In 1899 Parker resigned as managing director of Thomas Parker Ltd. He moved to London, where he was consulting engineer to the Metropolitan Railway company, involved in the electrification of the underground railway. The Neasden Power Station was opened in 1904 as part of the project. Parker stayed in London until retirement in 1908.

In 1904 he invented a new smokeless fuel, marketed as Coalite. In 1936 Parker was posthumously awarded a gold medal by the Smoke Abatement Society for this.

In 1905 he actively promoted a decimal system of his own creation, based on English weights, measures and currency.

==Retirement==
In 1908 he retired to Ironbridge, near Coalbrookdale, where he purchased Severn House. He had a laboratory and workshop at his home, and in Coalbrookdale he gave a series of lectures on science. In 1910 he bought an ironworks on the local Madeley Court estate, and he ran this company, Court Works Ltd, with his son Charles.

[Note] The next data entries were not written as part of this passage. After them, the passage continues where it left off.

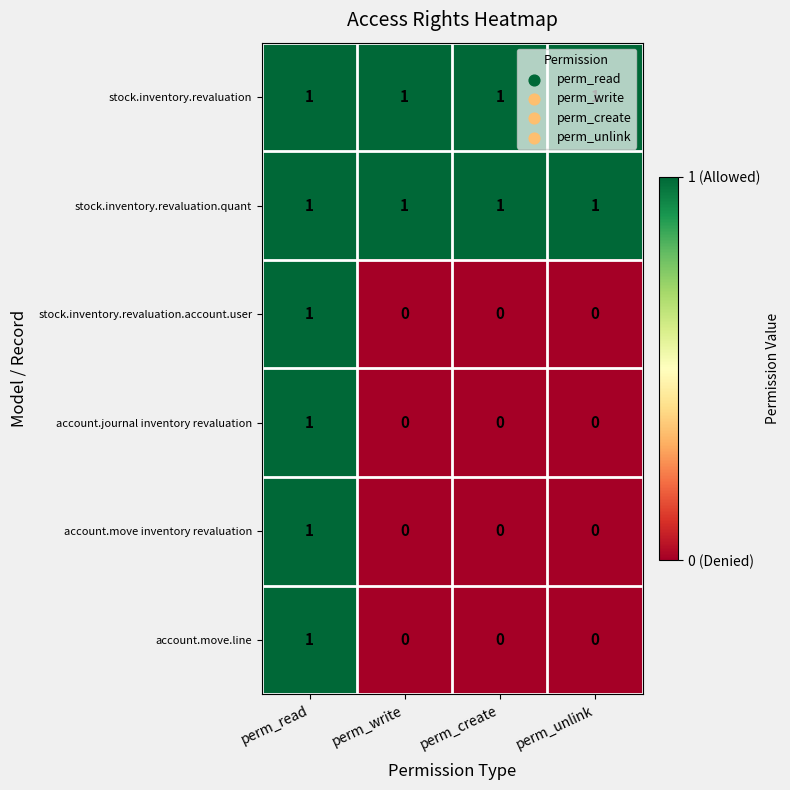

At which label does account.journal inventory revaluation reach its peak?

perm_read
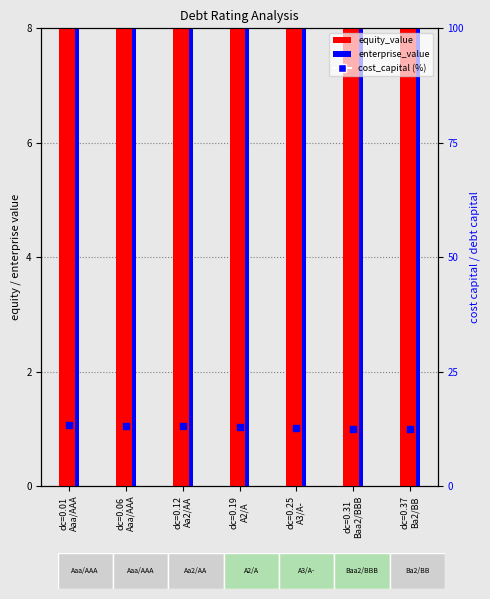

Which series has the largest Y range (max minus min)?

equity_value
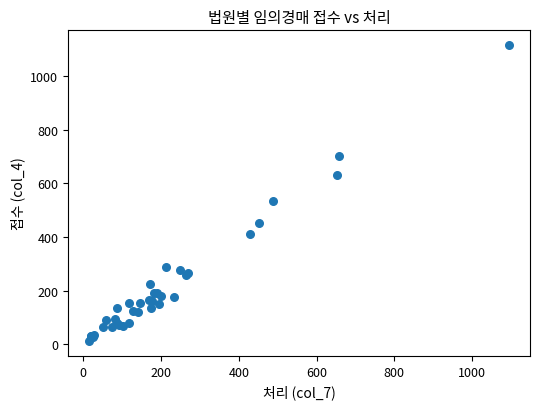

What Y value in the scatter plot is closest to 564?

536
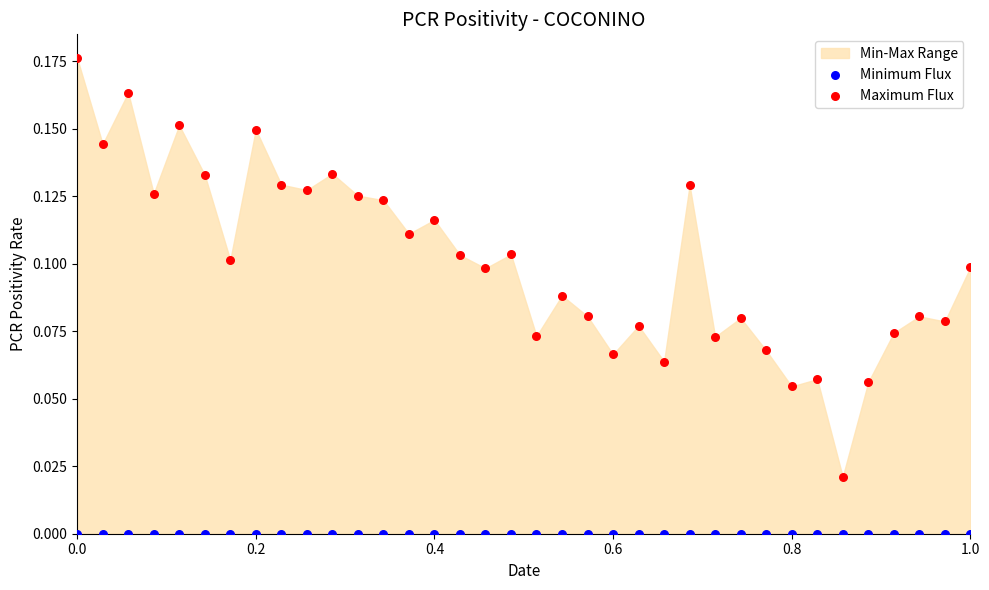

Which series contains the highest Y value?

Maximum Flux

He died, aged 71, of a brain tumour at home in Ironbridge in 1915, and was buried nearby at St Michael's Church, Madeley.

He had twelve children, of whom nine survived to maturity. His son Charles Henry Parker ran the company that produced Coalite; his son Thomas Hugh Parker was an inventor, building prototype motor cars.

A commemorative plaque was unveiled at the former Severn House, now a hotel (The Best Western Valley Hotel), on 10 October 2015.